Business support will have to wait, as the measures will have to be notified to the European Commission (EC). The ministry predicts that the funds will reach companies in the second week of January.
“The implementation of this measure will be postponed to next year, so funding is anticipated in 2021. We will do our homework so that the company receives invitations as soon as the year begins. If we could quickly reconcile with the EC by the end of this year, the money would reach the businesses in the first days of January. If there is approval at the government level, both the measure and the financing, “said J. Rojaka.
True, the Ministry of Finance, wary of additional costs, is in no rush to get funding for subsidies.
J. Rojaka admitted that the Ministry of Finance tends to talk about half of the requested amount that would be needed to pay the subsidies, around 100 million. euros. And while speaking of the need for financing for 2021, the deputy minister called for the involvement in the discussions and the new government.

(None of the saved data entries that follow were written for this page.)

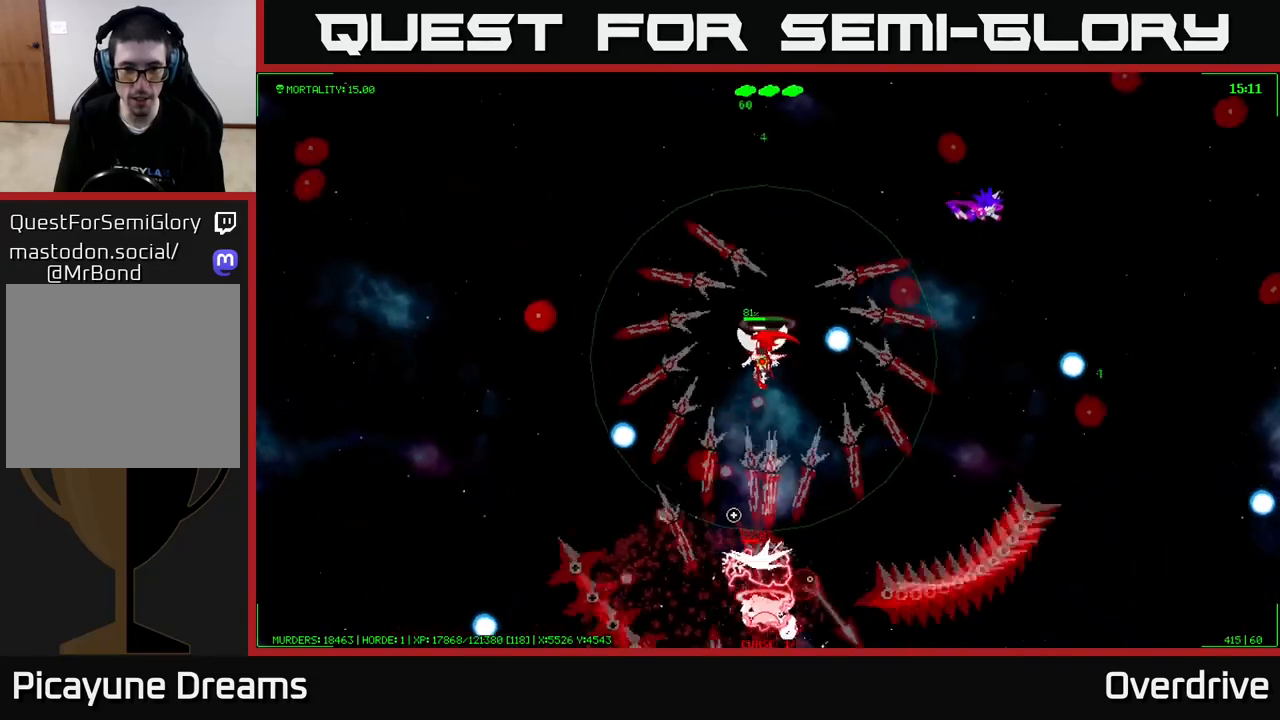
{"buttons": [], "left_stick": "up", "right_stick": "down-right", "events": [[150, "left_stick", "center"], [250, "left_stick", "up"], [367, "right_stick", "down-right"]]}
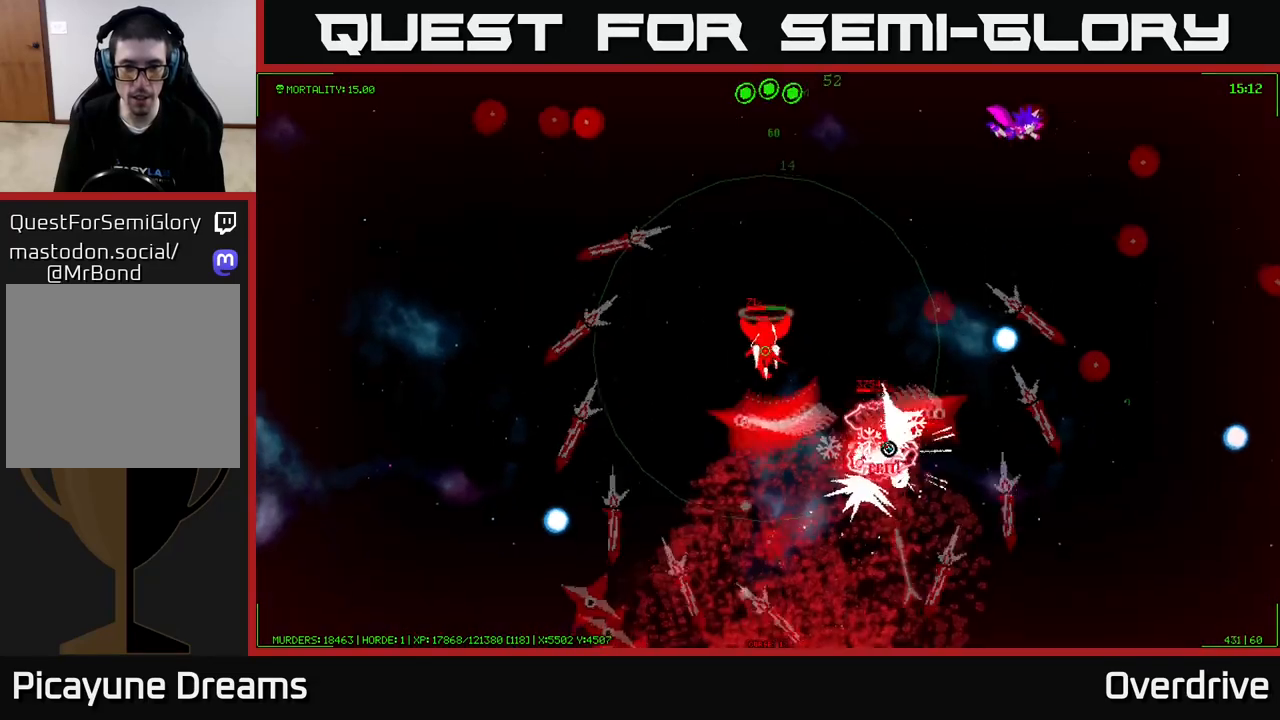
{"buttons": [], "left_stick": "left", "right_stick": "up-right", "events": [[17, "right_stick", "right"], [33, "left_stick", "up-left"], [250, "right_stick", "up-right"], [300, "left_stick", "left"]]}
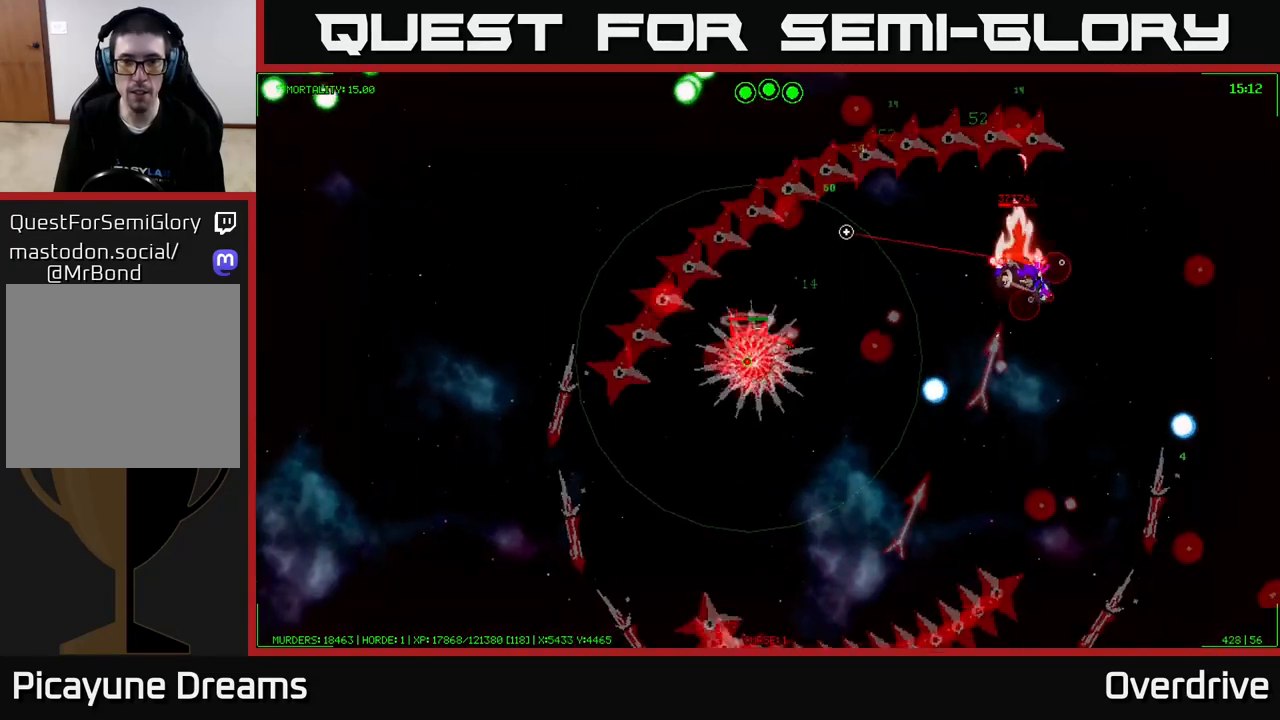
{"buttons": [], "left_stick": "center", "right_stick": "up-right", "events": [[217, "left_stick", "up-left"], [350, "left_stick", "up"], [483, "left_stick", "center"]]}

Tighter loans – stricter conditions
Speaking of the second measure, soft loans for companies, J. Rojaka argued that this time the conditions could be tightened.
This year, 3.5 thousand people received soft loans. This measure was very popular during the first quarantine, with a budget of 200 million euros. euros.
“There is a clear requirement from the Ministry of Finance to adjust the assessment of loan repayment options. The stricter conditions reduce the number of companies that could benefit from soft loans,” said J. Rojaka.
I thought no additional funds would be needed
Acting Finance Minister Vilius Šapoka previously stated that no additional funds will be needed for the support measures, as the remaining unused funds from the spring were approved by the Economic Stimulus Plan.
“There are no additional funds, because we have an approved economic stimulus plan for this year, which exceeds 6 billion. in the form of direct grants, endorsements and others. That plan is not fully utilized. It is not necessary to contribute additional funds, these funds are provided ”, said the Minister.
Photo by Julius Kalinskas / 15min / Vilius Šapoka
He predicted that business promotion due to the introduction of the second quarantine will cost around tens of millions of euros.